Anche a Linz fu una grande fortuna dormire in camerata con mia sorella e le amiche del gruppo. Venne l’inverno. Abbiamo patito molto il freddo. C’era comunque molta solidarietà anche con le donne di altre nazionalità. Un’amica slava mi fece un cappotto con vecchie coperte. La fame era tanta, ma soprattutto il freddo... ricordo che una volta, mentre ci conducevano a lavorare ho guardato un termometro: venticinque gradi sotto zero.
Una notte uscimmo in due dalla baracca a cercare legna da ardere sotto la neve.., non so cosa ci avrebbero fatto se ci avessero sorprese, ma era proprio una questione di sopravvivenza.
Negli ultimi mesi di prigionia, a causa dei frequenti bombardamenti, la fabbrica e il personale furono trasferiti da Linz a Grein Donau, nei sotterranei di un grande castello. Da noi la liberazione arrivò solo il 9 maggio del ’45. Furono gli americani ad arrivare, ma eravamo vicini alla zone dove erano arrivati i russi. Abbiamo avuto subito il problema di dover mangiare con cautela perché, disabituati, si poteva morire per una pastasciutta.
Ci trasferimmo a Mauthausen, in paese, non al campo, perché lì c’ era il comando alleato. Per le strade trovavamo rivoltelle, armi di vario tipo, tutta roba abbandonata dai tedeschi in fuga.., da noi non c’erano state le distruzioni e l’infierire dei tedeschi, che si erano verificate in altri posti. Abbiamo conosciuto altri ex prigionieri, anche russi, che risultavano essere stati trattati nel modo più bestiale.

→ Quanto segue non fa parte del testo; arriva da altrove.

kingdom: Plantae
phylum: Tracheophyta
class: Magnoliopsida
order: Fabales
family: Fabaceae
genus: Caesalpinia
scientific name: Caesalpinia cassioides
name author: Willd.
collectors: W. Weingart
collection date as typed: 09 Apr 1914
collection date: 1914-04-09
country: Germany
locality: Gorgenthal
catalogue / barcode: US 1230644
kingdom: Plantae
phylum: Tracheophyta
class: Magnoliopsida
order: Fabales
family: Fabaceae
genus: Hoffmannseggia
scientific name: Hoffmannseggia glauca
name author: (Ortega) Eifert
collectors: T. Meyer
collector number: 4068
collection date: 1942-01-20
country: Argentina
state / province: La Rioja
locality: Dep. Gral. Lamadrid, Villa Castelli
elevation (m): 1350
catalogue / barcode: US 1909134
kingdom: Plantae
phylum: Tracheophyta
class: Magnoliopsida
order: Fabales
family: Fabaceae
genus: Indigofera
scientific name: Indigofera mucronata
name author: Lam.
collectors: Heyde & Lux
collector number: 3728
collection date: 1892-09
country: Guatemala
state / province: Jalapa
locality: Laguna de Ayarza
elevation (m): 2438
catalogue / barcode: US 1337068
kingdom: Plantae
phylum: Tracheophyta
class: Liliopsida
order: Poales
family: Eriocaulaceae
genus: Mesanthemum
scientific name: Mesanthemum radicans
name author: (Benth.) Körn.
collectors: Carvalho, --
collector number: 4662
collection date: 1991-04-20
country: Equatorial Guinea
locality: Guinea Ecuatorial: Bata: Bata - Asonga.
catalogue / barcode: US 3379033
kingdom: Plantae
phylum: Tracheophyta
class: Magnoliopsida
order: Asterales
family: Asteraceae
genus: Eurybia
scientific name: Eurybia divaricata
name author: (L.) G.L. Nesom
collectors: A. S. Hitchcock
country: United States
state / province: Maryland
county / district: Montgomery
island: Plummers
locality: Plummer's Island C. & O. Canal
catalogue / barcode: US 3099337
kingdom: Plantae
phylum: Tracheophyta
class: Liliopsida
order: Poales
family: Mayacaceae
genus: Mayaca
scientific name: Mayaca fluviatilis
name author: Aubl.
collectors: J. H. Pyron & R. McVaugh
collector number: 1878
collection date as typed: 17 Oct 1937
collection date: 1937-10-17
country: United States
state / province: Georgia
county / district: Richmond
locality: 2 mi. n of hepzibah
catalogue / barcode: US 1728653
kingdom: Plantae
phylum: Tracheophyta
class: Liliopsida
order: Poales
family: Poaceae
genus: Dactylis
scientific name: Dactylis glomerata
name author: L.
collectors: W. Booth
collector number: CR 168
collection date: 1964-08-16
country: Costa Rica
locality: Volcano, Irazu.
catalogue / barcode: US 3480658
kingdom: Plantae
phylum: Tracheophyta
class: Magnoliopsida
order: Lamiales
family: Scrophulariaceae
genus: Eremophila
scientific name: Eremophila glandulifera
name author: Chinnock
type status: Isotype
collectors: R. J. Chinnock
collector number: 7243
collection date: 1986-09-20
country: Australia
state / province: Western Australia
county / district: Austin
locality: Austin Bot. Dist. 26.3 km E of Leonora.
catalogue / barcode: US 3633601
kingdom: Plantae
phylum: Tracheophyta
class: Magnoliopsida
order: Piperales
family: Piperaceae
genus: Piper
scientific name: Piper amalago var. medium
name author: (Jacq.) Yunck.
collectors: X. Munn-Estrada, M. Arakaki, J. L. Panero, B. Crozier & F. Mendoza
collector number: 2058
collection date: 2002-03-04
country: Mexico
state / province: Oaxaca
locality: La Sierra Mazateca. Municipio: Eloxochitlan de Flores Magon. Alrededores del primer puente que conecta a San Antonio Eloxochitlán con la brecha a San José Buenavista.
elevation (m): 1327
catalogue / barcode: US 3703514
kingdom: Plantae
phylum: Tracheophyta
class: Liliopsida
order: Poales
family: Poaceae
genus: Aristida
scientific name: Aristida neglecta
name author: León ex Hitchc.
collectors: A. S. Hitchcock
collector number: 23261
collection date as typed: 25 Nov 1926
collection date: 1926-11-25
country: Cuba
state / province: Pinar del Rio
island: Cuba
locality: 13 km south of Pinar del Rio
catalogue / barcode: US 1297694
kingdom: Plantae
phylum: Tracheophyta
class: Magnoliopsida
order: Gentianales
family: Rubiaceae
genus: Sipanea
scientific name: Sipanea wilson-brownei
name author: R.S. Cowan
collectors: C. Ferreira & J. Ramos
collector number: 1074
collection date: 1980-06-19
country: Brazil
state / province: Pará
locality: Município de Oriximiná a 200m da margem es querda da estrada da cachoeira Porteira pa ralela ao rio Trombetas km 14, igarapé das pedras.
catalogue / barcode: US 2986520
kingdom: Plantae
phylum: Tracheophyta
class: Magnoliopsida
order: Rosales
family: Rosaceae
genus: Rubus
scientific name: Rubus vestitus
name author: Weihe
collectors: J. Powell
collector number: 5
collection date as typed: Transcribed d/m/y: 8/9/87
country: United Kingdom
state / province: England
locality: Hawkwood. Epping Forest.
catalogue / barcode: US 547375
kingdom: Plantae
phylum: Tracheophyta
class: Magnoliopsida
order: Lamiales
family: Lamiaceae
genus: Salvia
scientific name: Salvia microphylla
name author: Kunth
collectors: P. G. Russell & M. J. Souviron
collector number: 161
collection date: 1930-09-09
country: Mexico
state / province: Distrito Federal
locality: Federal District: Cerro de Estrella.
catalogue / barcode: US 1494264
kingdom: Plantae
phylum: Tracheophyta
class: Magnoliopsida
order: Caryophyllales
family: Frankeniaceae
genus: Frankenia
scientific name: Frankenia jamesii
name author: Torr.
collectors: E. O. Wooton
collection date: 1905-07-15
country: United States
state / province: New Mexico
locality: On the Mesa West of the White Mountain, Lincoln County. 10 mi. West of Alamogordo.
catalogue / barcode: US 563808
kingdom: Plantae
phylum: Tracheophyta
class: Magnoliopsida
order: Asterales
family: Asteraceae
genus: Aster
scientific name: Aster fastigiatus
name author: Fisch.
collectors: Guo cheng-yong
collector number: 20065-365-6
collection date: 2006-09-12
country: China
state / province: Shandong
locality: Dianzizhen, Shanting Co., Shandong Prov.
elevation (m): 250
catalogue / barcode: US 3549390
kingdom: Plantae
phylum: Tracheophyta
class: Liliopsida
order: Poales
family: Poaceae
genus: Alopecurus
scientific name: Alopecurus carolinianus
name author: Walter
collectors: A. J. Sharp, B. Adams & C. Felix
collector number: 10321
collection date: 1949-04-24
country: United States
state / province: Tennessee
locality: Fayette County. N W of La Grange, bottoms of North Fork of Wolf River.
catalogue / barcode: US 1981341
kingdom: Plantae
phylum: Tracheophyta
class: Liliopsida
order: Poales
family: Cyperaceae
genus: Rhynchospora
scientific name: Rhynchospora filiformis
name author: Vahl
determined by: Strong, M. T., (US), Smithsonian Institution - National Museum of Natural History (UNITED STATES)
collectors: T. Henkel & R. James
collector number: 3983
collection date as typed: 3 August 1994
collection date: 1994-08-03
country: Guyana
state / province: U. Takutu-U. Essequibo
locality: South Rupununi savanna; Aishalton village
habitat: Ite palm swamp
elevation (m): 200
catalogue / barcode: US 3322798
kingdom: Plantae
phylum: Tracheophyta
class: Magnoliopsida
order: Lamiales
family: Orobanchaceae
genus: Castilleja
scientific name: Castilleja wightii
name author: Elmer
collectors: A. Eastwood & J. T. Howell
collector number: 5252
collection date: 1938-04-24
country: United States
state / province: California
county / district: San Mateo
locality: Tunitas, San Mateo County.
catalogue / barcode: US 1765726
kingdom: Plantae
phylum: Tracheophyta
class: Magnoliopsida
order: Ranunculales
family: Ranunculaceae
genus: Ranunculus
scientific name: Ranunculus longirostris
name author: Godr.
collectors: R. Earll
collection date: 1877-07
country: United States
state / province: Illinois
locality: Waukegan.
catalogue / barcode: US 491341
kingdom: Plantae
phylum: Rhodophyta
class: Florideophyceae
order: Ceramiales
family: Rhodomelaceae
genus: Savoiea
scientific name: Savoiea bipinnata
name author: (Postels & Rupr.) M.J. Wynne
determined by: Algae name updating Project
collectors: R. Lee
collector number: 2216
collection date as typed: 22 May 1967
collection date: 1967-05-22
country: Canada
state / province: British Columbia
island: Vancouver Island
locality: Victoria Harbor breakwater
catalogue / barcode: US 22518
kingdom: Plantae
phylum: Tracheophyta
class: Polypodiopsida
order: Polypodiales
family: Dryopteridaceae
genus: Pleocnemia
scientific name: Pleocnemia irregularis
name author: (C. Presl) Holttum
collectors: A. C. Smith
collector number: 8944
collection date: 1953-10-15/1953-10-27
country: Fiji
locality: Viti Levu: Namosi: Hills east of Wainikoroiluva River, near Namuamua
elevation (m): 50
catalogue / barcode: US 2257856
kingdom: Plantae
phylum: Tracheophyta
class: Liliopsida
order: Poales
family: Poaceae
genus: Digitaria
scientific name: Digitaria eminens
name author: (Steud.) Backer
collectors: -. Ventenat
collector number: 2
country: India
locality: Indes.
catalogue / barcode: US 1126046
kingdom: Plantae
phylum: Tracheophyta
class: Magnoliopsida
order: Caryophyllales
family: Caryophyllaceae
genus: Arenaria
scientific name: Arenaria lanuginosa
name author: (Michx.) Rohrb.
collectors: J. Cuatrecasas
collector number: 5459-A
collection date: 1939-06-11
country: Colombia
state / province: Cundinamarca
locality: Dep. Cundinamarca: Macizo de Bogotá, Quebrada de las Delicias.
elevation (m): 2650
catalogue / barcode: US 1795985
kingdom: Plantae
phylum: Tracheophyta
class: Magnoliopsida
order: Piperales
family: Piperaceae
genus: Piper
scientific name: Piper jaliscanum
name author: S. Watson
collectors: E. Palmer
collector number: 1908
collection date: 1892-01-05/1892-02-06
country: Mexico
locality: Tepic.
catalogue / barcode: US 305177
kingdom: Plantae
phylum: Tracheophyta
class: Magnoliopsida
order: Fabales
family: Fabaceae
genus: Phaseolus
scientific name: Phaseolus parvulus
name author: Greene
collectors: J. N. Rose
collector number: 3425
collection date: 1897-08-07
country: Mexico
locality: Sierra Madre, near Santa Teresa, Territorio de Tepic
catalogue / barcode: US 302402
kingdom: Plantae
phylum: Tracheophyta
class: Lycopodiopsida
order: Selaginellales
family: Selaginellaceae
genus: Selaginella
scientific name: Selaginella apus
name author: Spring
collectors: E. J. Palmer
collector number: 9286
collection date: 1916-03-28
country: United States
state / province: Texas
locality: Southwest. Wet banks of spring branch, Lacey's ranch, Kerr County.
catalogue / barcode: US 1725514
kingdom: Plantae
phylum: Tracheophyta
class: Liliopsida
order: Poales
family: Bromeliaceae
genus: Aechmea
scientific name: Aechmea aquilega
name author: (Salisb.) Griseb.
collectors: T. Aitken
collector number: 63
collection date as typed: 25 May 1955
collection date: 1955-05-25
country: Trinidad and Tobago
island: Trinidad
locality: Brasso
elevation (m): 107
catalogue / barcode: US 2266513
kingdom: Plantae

Unitamente a un bel gruppo di prigionieri di guerra italiani, riuscimmo a procurarci un camion, adesso ci mancava solo un lasciapassare per tornare in Italia. Sono andata io al comando alleato, con un bigliettino dove mi ero scritta in inglese quello che dovevo chiedere, sapevo un po’ l’inglese, ma non parlarlo.
C’era scritto “Siamo in 27, abbiamo un mezzo, ci servirebbe un lasciapassare ecc.”... così ottenni il foglio dagli alleati e fui una specie di “capa” della spedizione, anche perché sapevo la geografia. I ragazzi del gruppo visitarono le fattorie dei dintorni procurando cibo, persino un pollo! Il viaggio durò un paio di settimane. Vicino a Innsbruck dovemmo fare un breve periodo di “quarantena”.
Arrivate infine a Padova, non avevamo il coraggio di andare direttamente a casa. Allora andammo al Santo in cerca di padre Cortese. Ci accolse un frate molto giovane, che ci guardò male e ci disse “ma non si viene in chiesa in calzoni” (eravamo in tuta da lavoro). Gli risposi “se sapesse da dove veniamo, non ci direbbe così”. Padre Cortese però non c’era, era stato arrestato. Come sapemmo dopo, era stato portato a Trieste e torturato fino a morirne (ne sono sicura perché solo qualche anno fa ne ho avuto conferma da un’amica che si trovava nel carcere delle SS a Trieste, contemporaneamente a lui).
Teresa Martini
1) A Padova la Basilica di Sant’Antonio è chiamata da tutti “Il Santo”. La basilica era, ed è, territorio dello Stato Vaticano.